Surrey teachers exhausted with increased COVID-19 positivity rates

The Surrey Teachers' Association is calling for more mask-wearing, lower density, and clearer communication

Queen Elizabeth Secondary School in Surrey. (wikimedia.commons)

The Surrey Teachers’ Association is, once again, calling for the Provincial Health Office to believe and listen to them as they buckle down to get through the last month of school.

In a blog post published on May 13, the STA outlined recent COVID-19 news and how it connects to and affects Surrey schools.

They are calling for change.

“There’s been a feeling among a lot of teachers, I would say, that Dr. Henry and the Ministry of Education have not been listening to our concerns,” says Matt Westphal, president of the STA.

The lack of government recommendations on social distancing within schools, leaked health reports and a lack of clarity on exposure notices within schools are the main points addressed in the STA’s post.

Westphal says that just because schools are approaching summer break, the STA is not taking its “foot off the accelerator” to advocate for more safety measures.

Because the virus usually spreads “through contact with the respiratory droplets of an infected person” as opposed to contaminated surfaces, the association says that social distancing and having good ventilation should be mandatory in all classrooms, though it is not currently.

“It is my job to go and be near kids and help them, but unfortunately, the space does not actually allow for [social distancing]. There’s not enough space in the classroom for each desk to be six feet apart,” says Laura Johnston, a teacher on-call for the Surrey district.

Concerning many, the BCCDC data leaked to the Vancouver Sun revealed more information than has been usually shared with the public, including neighbourhood case positivity and vaccination rates.

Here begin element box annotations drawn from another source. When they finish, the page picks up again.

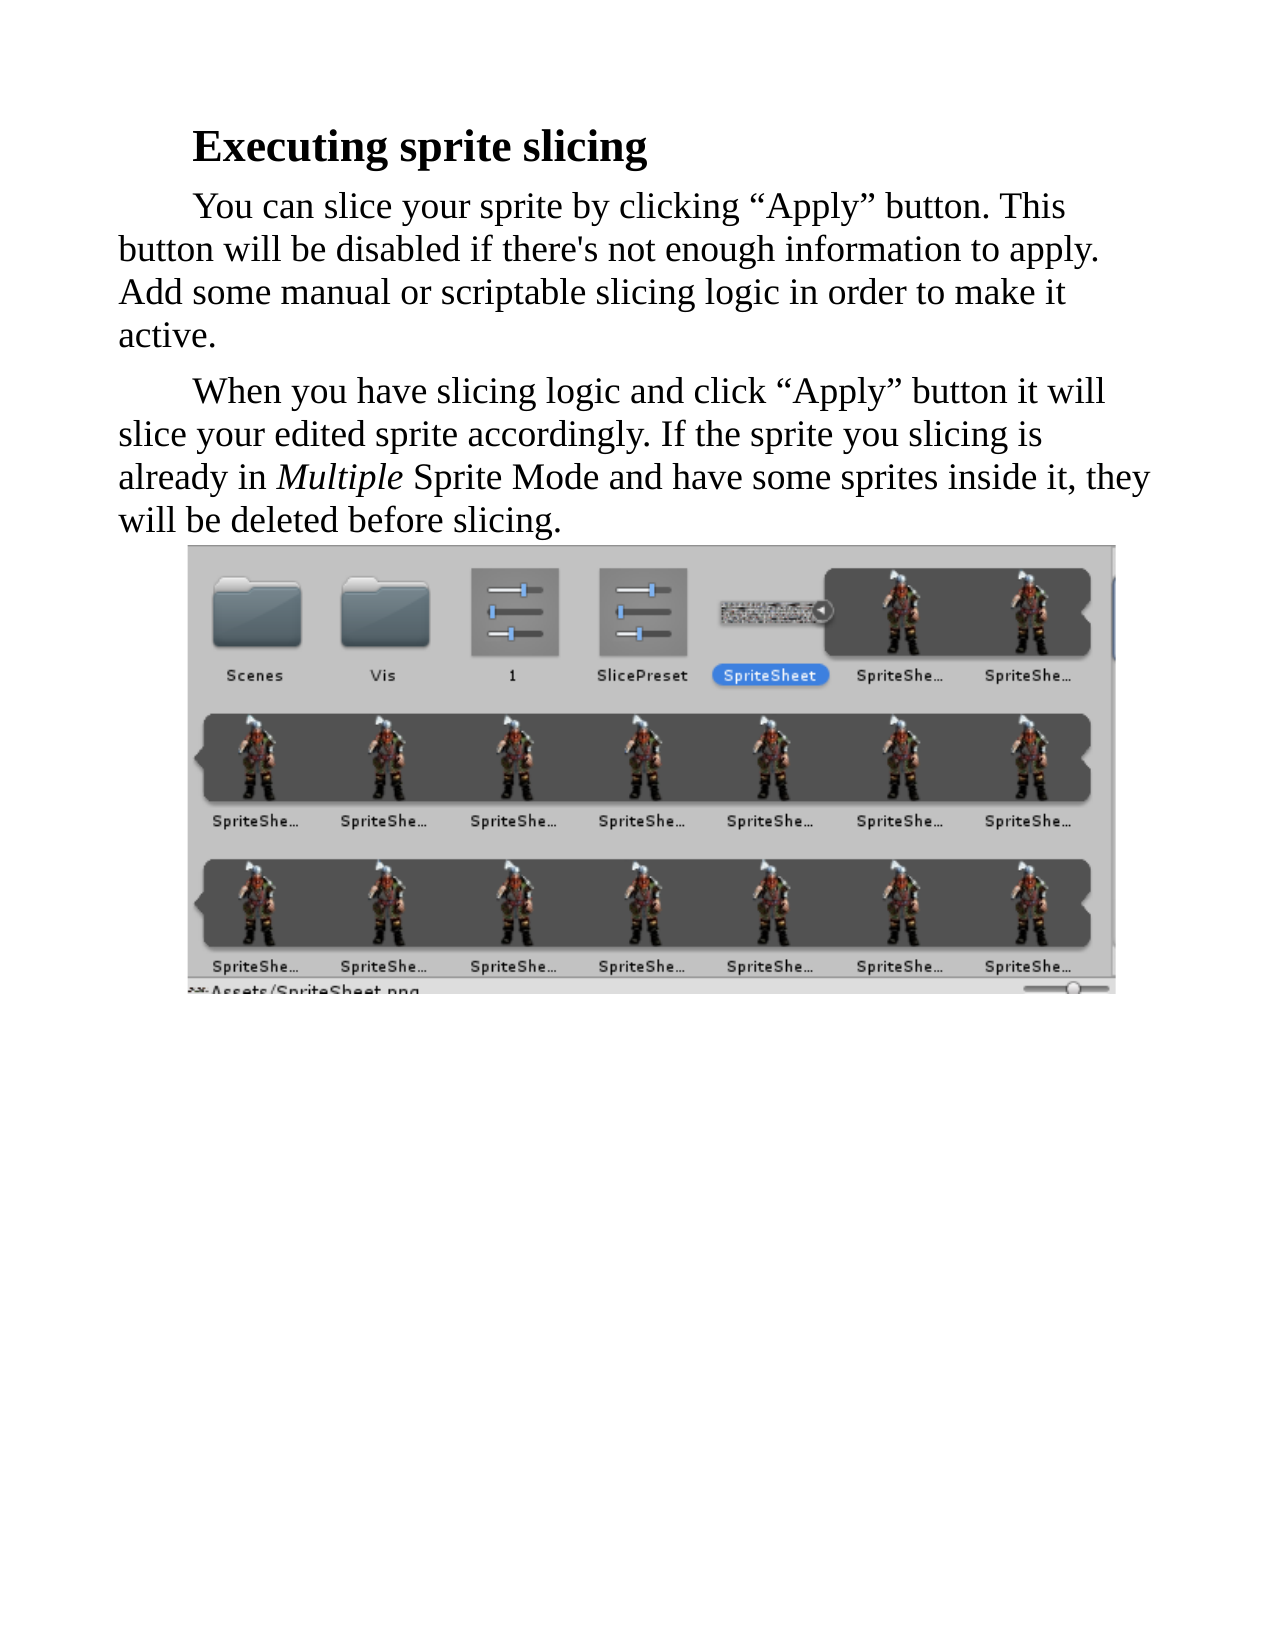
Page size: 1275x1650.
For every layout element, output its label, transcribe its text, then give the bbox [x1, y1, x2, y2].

text You can slice your sprite by clicking “Apply” button. This button will be disabled if there's not enough information to apply. Add some manual or scriptable slicing logic in order to make it active. [118, 183, 1157, 356]
text When you have slicing logic and click “Apply” button it will slice your edited sprite accordingly. If the sprite you slicing is already in Multiple Sprite Mode and have some sprites inside it, they will be deleted before slicing. [118, 368, 1157, 541]
picture [187, 545, 1116, 994]
text Executing sprite slicing [118, 118, 1157, 171]
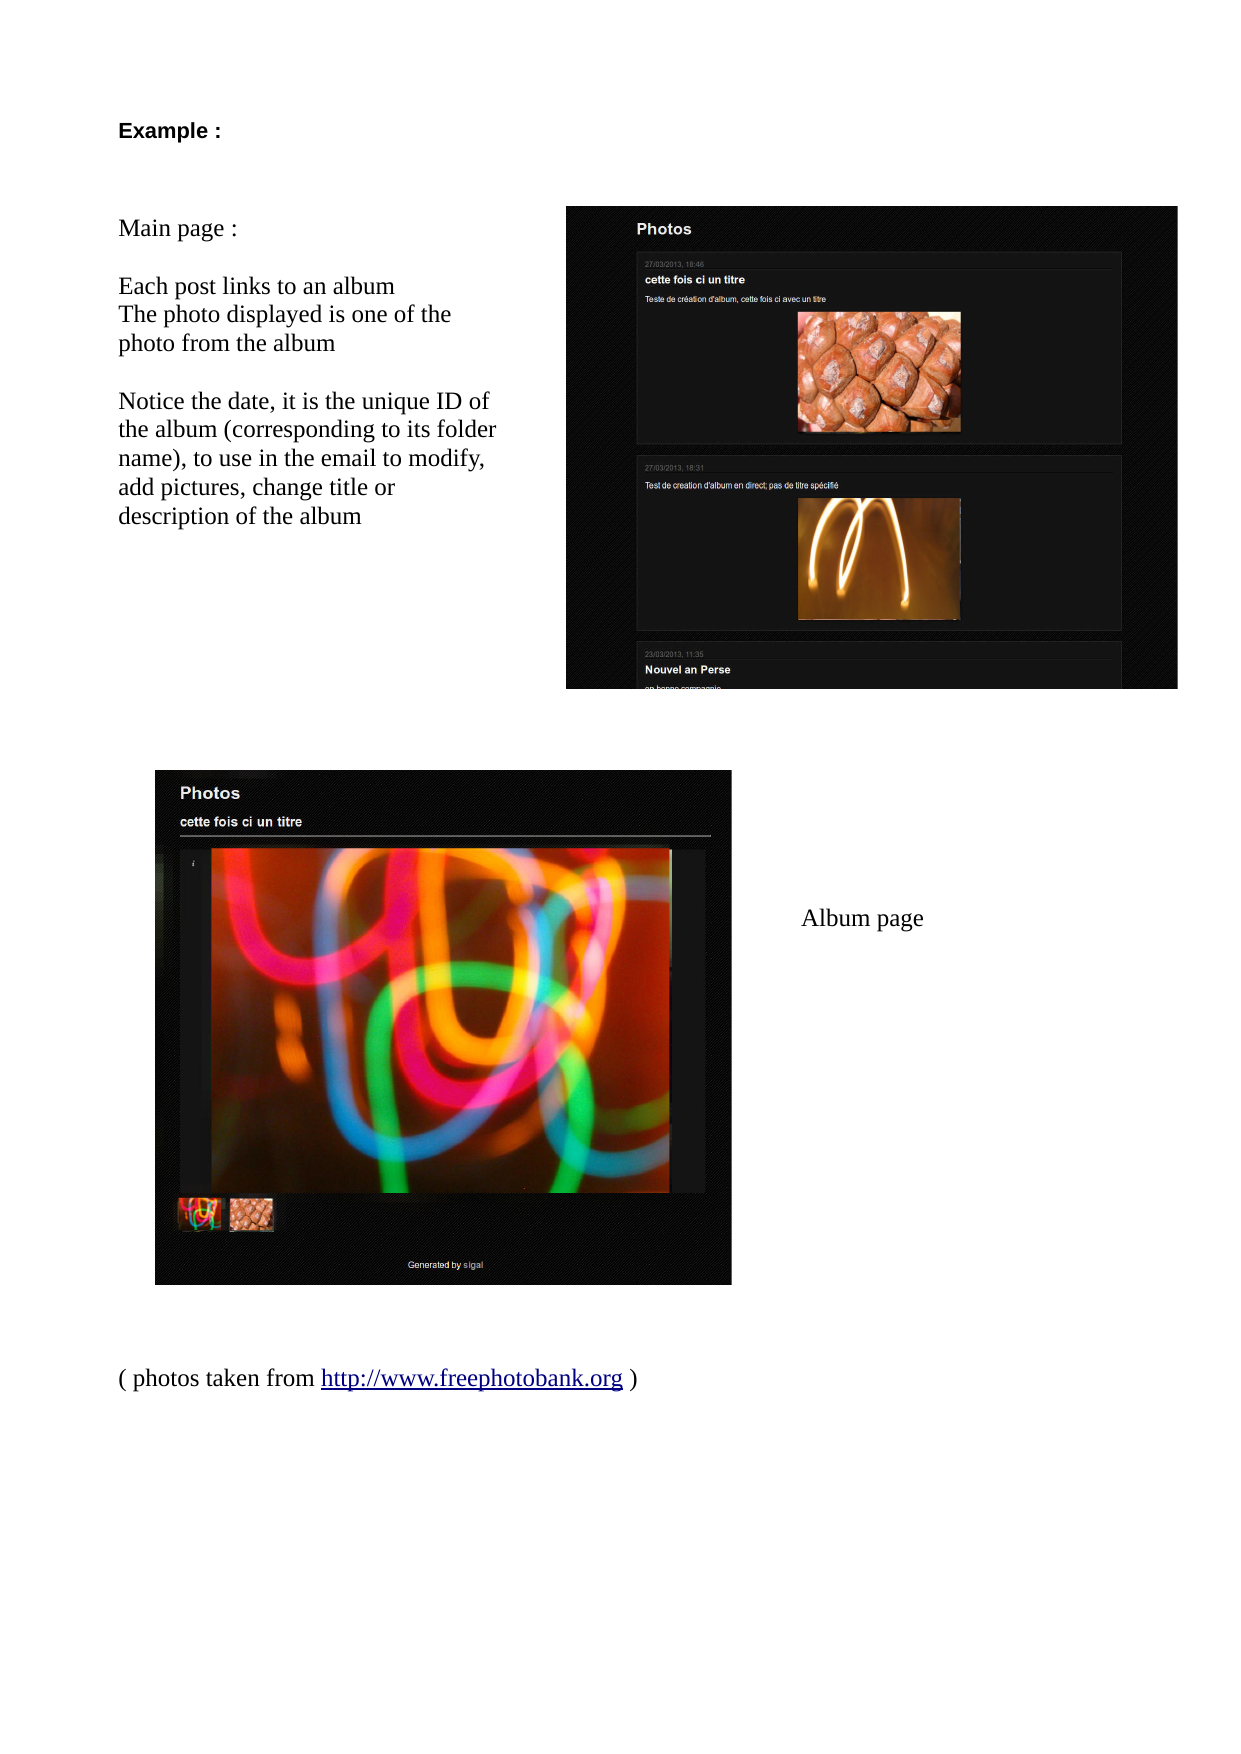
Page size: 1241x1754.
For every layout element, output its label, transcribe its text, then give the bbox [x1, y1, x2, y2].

text Main page : [118, 213, 566, 242]
picture [566, 206, 1178, 689]
text Album page [783, 903, 1122, 932]
text ( photos taken from http://www.freephotobank.org ) [118, 1363, 1122, 1392]
text Each post links to an album [118, 271, 508, 299]
text The photo displayed is one of the photo from the album [118, 299, 508, 357]
text Notice the date, it is the unique ID of the album (corresponding to its folder name), to use in the email to modify, add pictures, change title or description of the album [118, 386, 508, 529]
picture [155, 770, 732, 1285]
subtitle Example : [118, 118, 1122, 143]
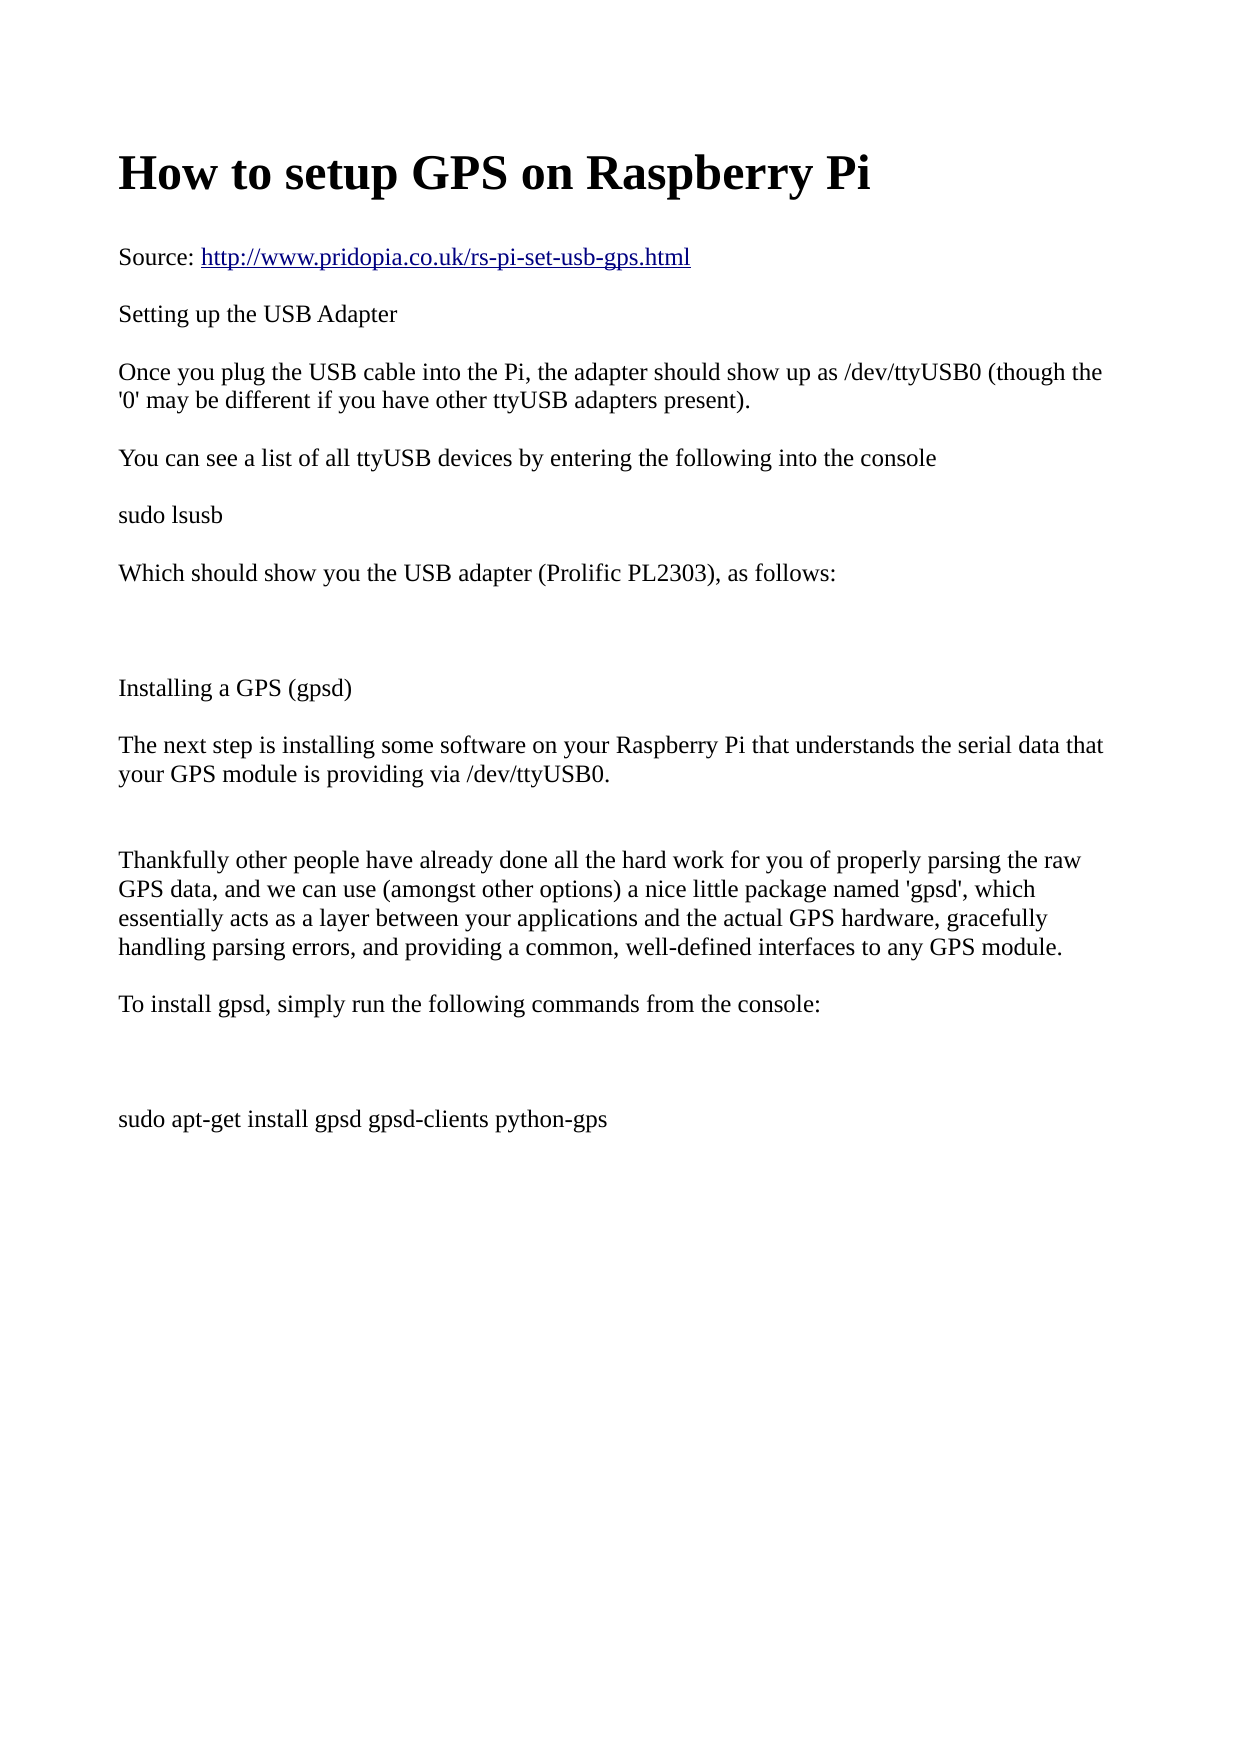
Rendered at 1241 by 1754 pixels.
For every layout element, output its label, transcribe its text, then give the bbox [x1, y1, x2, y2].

text To install gpsd, simply run the following commands from the console: [118, 989, 1122, 1018]
text The next step is installing some software on your Raspberry Pi that understands the serial data that your GPS module is providing via /dev/ttyUSB0. [118, 731, 1122, 788]
text Setting up the USB Adapter [118, 299, 1122, 328]
text Installing a GPS (gpsd) [118, 673, 1122, 702]
text You can see a list of all ttyUSB devices by entering the following into the console [118, 443, 1122, 472]
text Source: http://www.pridopia.co.uk/rs-pi-set-usb-gps.html [118, 242, 1122, 271]
text Once you plug the USB cable into the Pi, the adapter should show up as /dev/ttyUSB0 (though the '0' may be different if you have other ttyUSB adapters present). [118, 357, 1122, 414]
text Which should show you the USB adapter (Prolific PL2303), as follows: [118, 558, 1122, 587]
text sudo lsusb [118, 501, 1122, 529]
text Thankfully other people have already done all the hard work for you of properly parsing the raw GPS data, and we can use (amongst other options) a nice little package named 'gpsd', which essentially acts as a layer between your applications and the actual GPS hardware, gracefully handling parsing errors, and providing a common, well-defined interfaces to any GPS module. [118, 846, 1122, 961]
subtitle How to setup GPS on Raspberry Pi [118, 143, 1122, 201]
text sudo apt-get install gpsd gpsd-clients python-gps [118, 1104, 1122, 1133]
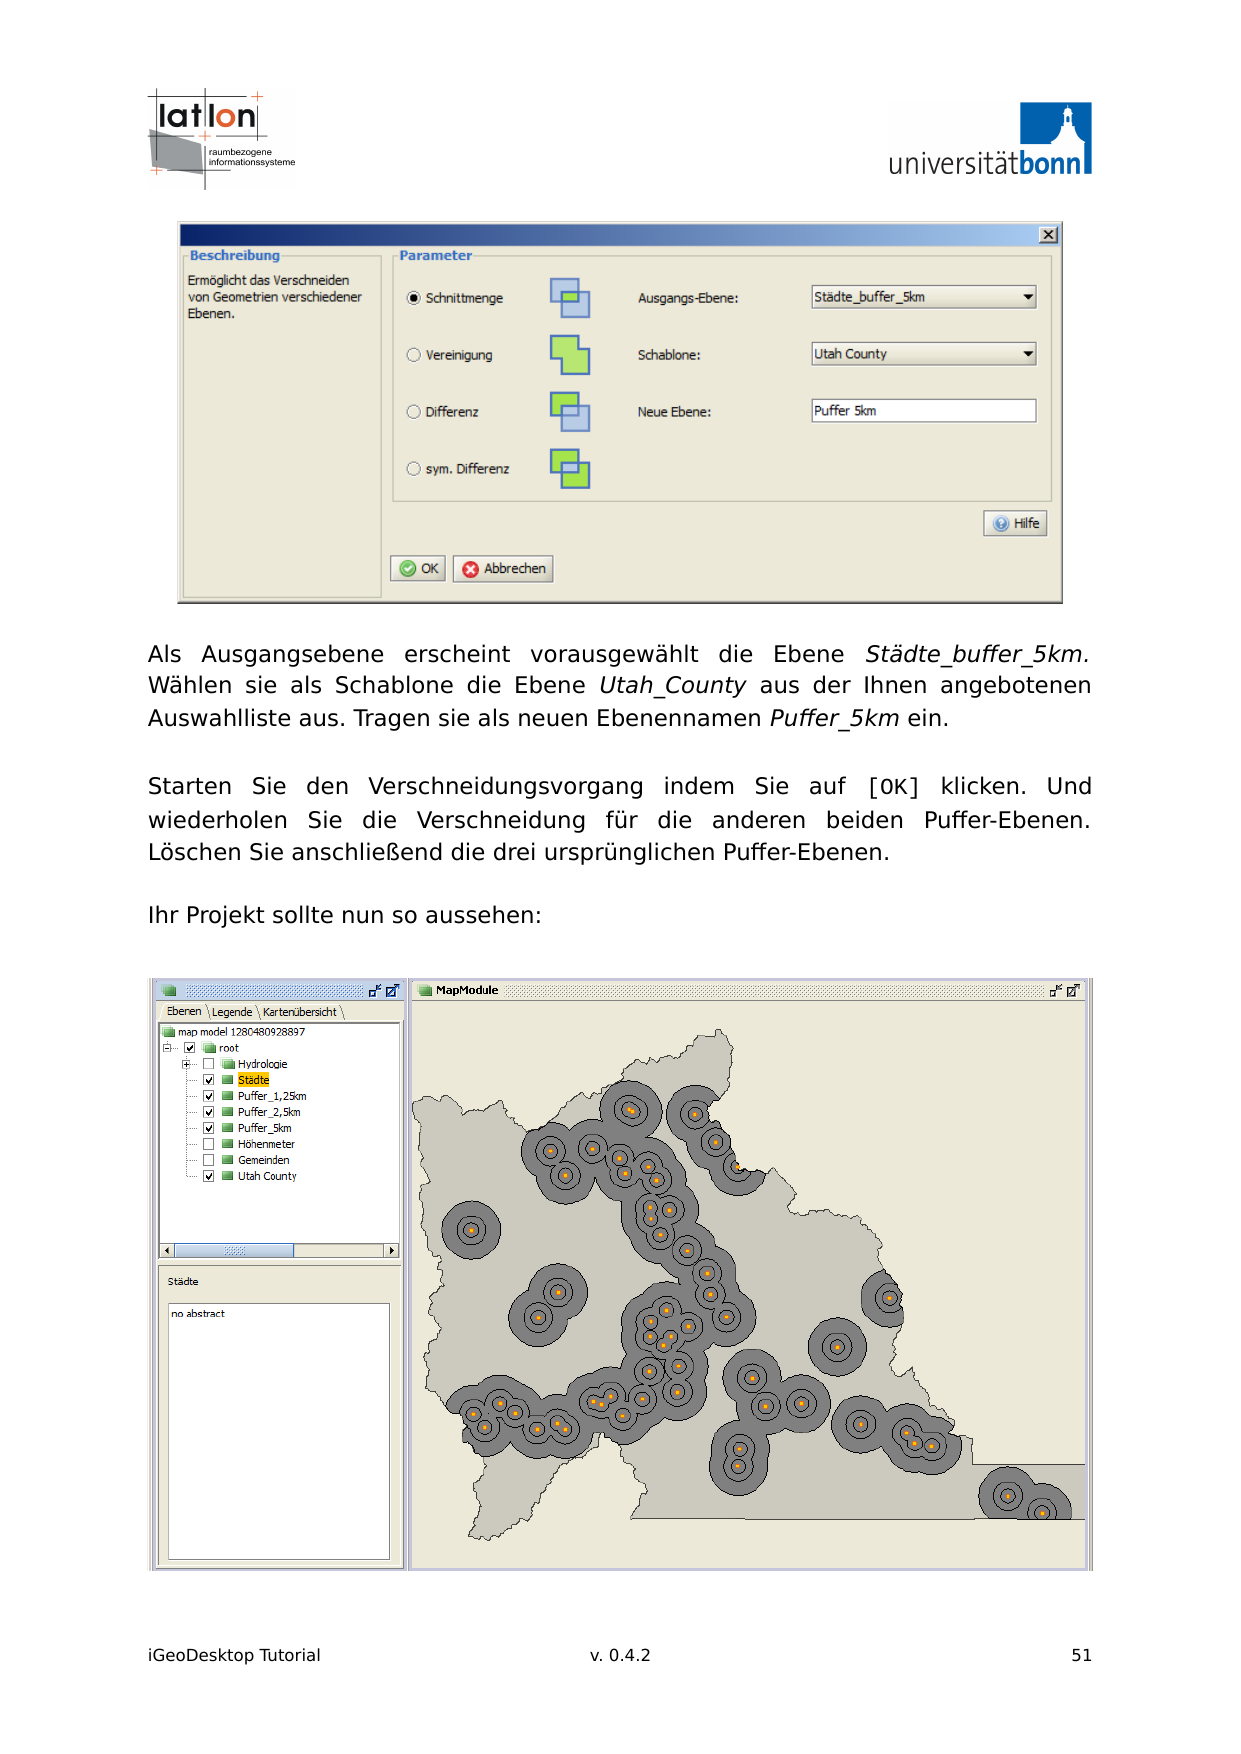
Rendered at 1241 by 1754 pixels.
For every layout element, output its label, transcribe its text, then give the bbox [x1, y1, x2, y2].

Some parts of Surrey, including Whalley, North Surrey, and West Newton were shown to have a COVID-19 test positivity rate above 20 per cent from April 23 to 29.

These areas are “many of the poorer and less white areas of Surrey,” highlighted CBC reporter Justin McElroy in a tweet illustrating data from May 4 to 10.

Lizanne Foster, a vocal advocate for COVID-19 safety in schools, is one of the teachers working in this hotspot at Queen Elizabeth Secondary.

She says this data is an example of how affluence and privilege play a role in this pandemic and that the lack of transparency in COVID-19 data is “unforgivable.”

“Whistler gets a problem, and then all of these resources get poured into Whistler so that tourists can go skiing, when the people who live in this hot zone, they are literally the people who keep the economy going,” says Foster.

As for the exposure letters within schools, Johnston says that they are almost always in her inbox. In fact, the whole course of her teaching career, from practicum to where she is now, has coincided with the pandemic.

“I’m just kind of used to it now. This is just life,” she says.

Westphal says that all of the STA’s calls for action — whether they’re to the Provincial Health Office, the Ministry of Education, or the limited scope of Fraser Health — have gone unanswered.

“I don’t want to speculate on the motives there. I think, probably, they’re waiting for the end of the school year too,” he says.

“They’re looking to ride this out until the end and hoping that things will be much different in September.”